Provided passage:
Solstice Greetings from the Far South!

… from Ōtepoti-Dunedin, where for two weeks  we’re  housesitting for  friends, Fiona and Glenn Erik, former neighbours at Earthsong.

It’s wear-merino weather here still, cold even on the sunny days…

We’ve slipped easily into our gracious 1920s red brick homesit high on the hills of Ōpoho in North Dunedin, and are enjoying tending to gardens and chooks again.

Tanya in front of the Otago University Tower

 

Ōtepoti  is a characterful city of 138,000 people, with old stone and brick stately homes and buildings, elegant spires and towers on churches, schools and other public buildings. 

It’s well wooded, with  a protected green belt encircling the western edge of the city, and large Botanical Gardens in the north. 

 

 

Everywhere there are gorgeous gardens of rhodo, roses,

 

peonies and poppies,

 

 

 

 

and hedges of holly.

Tui and korimako call across the valleys, and kereru perch, often in pairs, on power lines, or swoop low across the gardens..

Listed records:
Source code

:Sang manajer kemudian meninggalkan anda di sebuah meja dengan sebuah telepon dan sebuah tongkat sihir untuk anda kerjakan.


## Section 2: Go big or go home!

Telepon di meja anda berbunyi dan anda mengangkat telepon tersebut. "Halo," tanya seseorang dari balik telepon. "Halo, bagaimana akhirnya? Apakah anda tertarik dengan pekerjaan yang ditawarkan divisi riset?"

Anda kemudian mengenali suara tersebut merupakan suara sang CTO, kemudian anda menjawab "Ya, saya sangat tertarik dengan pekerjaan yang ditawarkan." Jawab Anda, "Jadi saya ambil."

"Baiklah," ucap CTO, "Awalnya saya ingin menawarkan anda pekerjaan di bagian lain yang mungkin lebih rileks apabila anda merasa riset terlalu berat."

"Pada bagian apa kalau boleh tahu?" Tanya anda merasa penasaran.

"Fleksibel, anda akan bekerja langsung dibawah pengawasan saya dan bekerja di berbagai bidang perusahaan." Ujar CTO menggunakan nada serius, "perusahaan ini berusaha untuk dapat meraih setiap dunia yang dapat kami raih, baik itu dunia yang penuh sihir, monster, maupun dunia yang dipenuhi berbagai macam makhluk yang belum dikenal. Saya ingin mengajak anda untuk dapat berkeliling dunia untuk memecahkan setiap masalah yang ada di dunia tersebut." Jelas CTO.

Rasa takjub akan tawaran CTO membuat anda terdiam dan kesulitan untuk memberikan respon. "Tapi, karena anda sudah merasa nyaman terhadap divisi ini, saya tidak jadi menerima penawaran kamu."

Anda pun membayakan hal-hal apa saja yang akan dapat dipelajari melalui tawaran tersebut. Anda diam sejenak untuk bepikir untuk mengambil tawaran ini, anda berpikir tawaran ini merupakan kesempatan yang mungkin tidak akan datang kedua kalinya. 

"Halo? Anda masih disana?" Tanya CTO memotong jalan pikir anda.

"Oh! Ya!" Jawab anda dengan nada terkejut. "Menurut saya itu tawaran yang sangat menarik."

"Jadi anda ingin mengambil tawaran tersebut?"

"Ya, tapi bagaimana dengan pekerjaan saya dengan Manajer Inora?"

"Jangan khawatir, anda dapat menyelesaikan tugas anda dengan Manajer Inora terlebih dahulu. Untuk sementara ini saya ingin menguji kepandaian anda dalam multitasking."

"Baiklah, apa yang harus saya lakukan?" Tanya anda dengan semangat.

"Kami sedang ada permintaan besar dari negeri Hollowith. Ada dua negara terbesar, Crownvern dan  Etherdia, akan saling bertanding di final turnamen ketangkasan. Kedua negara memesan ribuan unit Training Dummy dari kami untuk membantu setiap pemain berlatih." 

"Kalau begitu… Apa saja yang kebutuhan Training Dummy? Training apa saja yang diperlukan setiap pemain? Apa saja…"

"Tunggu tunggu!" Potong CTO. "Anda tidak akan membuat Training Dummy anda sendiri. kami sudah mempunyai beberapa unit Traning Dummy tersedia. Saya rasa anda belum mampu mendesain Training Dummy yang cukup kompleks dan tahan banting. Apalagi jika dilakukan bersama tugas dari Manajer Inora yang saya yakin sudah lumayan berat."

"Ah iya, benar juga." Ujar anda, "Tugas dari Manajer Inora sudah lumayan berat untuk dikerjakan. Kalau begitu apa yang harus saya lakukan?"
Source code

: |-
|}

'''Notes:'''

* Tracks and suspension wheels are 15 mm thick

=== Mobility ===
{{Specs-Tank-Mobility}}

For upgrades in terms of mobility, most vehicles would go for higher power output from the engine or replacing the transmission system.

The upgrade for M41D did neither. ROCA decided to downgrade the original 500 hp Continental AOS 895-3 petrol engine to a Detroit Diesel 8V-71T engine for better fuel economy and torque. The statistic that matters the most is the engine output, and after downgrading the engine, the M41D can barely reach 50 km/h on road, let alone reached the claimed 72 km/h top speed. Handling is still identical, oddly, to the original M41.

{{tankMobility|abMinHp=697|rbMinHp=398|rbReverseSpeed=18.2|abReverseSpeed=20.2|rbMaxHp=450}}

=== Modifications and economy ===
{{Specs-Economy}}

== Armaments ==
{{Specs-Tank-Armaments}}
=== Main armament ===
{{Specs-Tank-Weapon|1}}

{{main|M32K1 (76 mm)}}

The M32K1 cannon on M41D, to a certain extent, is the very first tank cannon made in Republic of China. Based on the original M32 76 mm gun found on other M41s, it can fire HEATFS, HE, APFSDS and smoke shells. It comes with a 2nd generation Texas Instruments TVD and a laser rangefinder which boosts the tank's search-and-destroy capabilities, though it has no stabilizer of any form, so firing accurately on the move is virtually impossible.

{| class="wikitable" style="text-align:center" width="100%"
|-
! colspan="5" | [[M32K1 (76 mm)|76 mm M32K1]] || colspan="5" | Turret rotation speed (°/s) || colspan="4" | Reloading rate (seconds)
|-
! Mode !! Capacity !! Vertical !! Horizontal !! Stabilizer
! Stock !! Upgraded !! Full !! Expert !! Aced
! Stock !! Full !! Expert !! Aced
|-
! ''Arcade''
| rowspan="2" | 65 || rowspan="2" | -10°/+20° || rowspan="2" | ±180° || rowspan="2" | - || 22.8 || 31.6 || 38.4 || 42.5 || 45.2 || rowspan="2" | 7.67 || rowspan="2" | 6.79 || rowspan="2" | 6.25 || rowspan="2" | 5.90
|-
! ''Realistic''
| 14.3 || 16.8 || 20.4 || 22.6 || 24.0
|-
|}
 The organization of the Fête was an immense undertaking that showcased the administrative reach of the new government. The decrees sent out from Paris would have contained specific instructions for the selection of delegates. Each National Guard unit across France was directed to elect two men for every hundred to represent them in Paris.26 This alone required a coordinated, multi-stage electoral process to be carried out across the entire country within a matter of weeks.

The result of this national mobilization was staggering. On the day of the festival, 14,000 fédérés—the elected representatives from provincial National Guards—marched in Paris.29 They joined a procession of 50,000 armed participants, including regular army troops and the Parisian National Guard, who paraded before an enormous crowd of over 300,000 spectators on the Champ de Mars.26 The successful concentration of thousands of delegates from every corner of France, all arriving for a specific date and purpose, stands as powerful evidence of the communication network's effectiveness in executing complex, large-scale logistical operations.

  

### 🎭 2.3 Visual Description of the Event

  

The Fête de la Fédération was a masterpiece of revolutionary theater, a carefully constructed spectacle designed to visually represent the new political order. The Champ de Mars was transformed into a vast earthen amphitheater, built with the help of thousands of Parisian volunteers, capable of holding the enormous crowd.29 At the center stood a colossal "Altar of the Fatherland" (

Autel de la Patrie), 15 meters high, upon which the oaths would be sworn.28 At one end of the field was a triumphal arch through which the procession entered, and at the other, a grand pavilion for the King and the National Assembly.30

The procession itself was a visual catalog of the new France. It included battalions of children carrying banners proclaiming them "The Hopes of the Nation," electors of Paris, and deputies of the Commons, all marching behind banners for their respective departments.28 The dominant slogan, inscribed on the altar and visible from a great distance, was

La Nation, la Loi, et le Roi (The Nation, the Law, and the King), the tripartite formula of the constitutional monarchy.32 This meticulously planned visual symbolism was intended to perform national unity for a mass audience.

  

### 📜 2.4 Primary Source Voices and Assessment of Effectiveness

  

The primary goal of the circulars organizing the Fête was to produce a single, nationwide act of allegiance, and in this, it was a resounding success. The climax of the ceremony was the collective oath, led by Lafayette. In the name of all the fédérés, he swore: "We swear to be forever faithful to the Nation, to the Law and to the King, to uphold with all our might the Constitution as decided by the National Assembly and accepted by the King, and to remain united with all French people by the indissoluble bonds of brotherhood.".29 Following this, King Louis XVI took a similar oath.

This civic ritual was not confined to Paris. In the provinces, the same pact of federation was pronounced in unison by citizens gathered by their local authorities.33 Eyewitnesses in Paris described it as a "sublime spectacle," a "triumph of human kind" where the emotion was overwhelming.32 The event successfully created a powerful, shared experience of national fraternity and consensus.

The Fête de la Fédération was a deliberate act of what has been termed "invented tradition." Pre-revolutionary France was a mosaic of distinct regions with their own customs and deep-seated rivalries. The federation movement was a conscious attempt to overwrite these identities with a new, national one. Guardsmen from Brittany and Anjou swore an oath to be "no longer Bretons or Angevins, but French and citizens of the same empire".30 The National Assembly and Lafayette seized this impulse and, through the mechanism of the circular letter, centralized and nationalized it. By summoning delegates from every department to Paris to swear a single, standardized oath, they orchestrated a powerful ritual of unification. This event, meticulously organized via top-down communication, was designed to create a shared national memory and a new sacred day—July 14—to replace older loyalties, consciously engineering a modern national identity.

Work instructions:
(1) From the Dunedin travel post, return the passage starting at "It’s wear-merino weather" and ending at "other public buildings.", copied word for word.
(2) Answer these questions using the Dunedin travel post:
(a) How long is the housesitting stay in Ōtepoti-Dunedin?
(b) What is the population of Ōtepoti?
(c) Which birds perch on power lines, often in pairs?

Solutions to the tasks:
(1)
It’s wear-merino weather here still, cold even on the sunny days…

We’ve slipped easily into our gracious 1920s red brick homesit high on the hills of Ōpoho in North Dunedin, and are enjoying tending to gardens and chooks again.

Tanya in front of the Otago University Tower

 

Ōtepoti  is a characterful city of 138,000 people, with old stone and brick stately homes and buildings, elegant spires and towers on churches, schools and other public buildings.

(2)
(a) Two weeks.
(b) 138,000 people.
(c) Kereru.